#### EXERCISE PROMPT
Please tally the lines in the rows below that contain the string "REPRISE" and reply with the number alone.

#### RECORDS PROVIDED
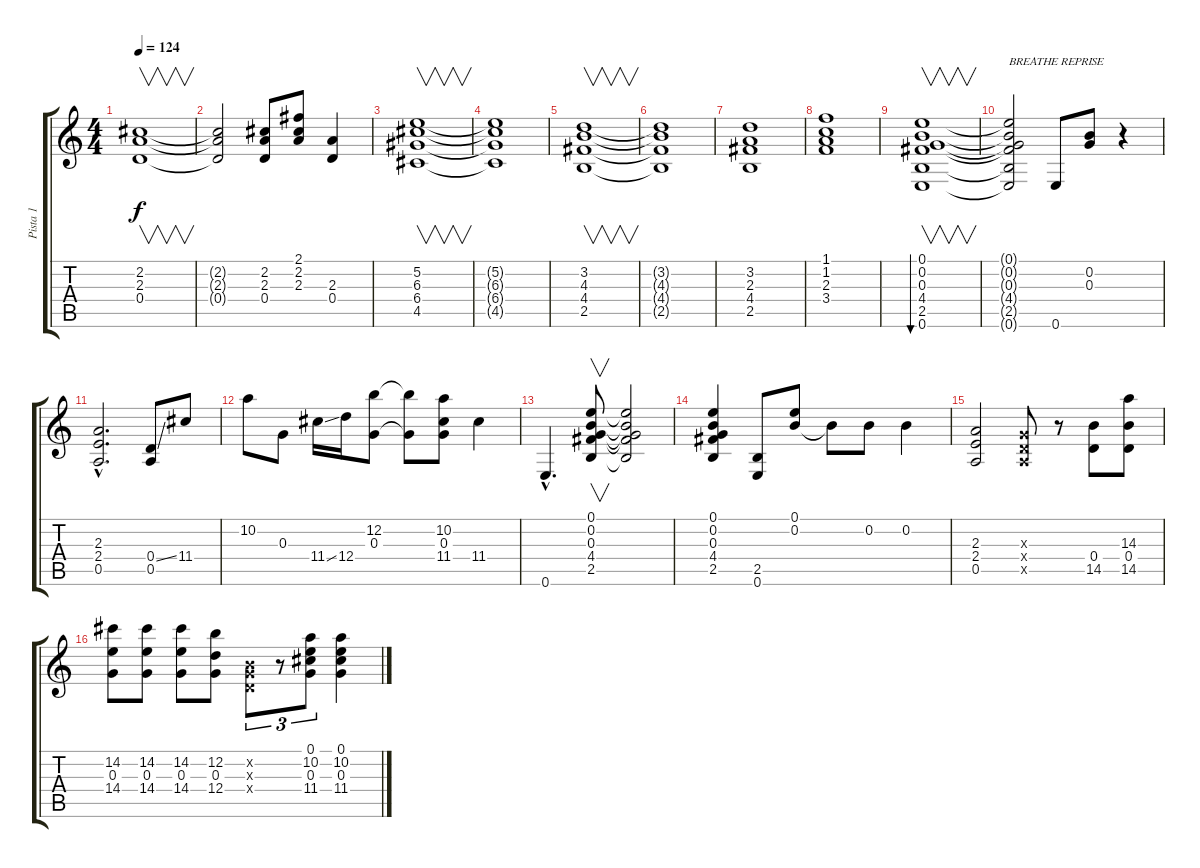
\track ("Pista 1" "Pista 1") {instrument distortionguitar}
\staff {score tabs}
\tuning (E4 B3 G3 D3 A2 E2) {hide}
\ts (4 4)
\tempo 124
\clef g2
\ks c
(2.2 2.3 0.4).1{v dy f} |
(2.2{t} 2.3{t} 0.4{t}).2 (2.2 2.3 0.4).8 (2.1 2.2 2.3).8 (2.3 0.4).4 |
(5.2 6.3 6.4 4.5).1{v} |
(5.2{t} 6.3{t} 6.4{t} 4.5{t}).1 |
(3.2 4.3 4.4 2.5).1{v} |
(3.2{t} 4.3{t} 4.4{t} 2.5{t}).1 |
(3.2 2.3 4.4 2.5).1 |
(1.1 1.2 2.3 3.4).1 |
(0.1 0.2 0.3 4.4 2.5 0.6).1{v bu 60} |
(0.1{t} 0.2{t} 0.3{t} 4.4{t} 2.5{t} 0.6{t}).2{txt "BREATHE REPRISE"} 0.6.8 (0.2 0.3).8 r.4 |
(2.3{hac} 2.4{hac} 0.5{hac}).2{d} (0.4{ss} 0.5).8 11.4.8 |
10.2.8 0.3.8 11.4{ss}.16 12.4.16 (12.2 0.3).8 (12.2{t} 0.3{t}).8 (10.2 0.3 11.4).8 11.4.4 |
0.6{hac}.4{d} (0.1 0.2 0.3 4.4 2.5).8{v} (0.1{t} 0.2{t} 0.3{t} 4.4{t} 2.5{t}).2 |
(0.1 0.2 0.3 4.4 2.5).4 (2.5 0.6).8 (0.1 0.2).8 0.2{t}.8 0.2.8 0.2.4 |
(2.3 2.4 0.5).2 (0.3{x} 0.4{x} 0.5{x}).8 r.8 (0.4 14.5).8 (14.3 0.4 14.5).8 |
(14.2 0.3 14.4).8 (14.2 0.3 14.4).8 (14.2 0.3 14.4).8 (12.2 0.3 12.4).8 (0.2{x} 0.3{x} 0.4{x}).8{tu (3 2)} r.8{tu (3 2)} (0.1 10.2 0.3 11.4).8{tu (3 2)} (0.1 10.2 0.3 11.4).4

#### REPLY
1